Dataset records -
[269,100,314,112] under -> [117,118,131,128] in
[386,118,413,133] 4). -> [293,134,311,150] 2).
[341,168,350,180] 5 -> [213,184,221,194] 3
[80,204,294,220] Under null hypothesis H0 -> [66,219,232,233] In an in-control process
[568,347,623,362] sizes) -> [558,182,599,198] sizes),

Job item - Exactly as they appear above, copy out all the records.

Solved exercise -
[269,100,314,112] under -> [117,118,131,128] in
[386,118,413,133] 4). -> [293,134,311,150] 2).
[341,168,350,180] 5 -> [213,184,221,194] 3
[80,204,294,220] Under null hypothesis H0 -> [66,219,232,233] In an in-control process
[568,347,623,362] sizes) -> [558,182,599,198] sizes),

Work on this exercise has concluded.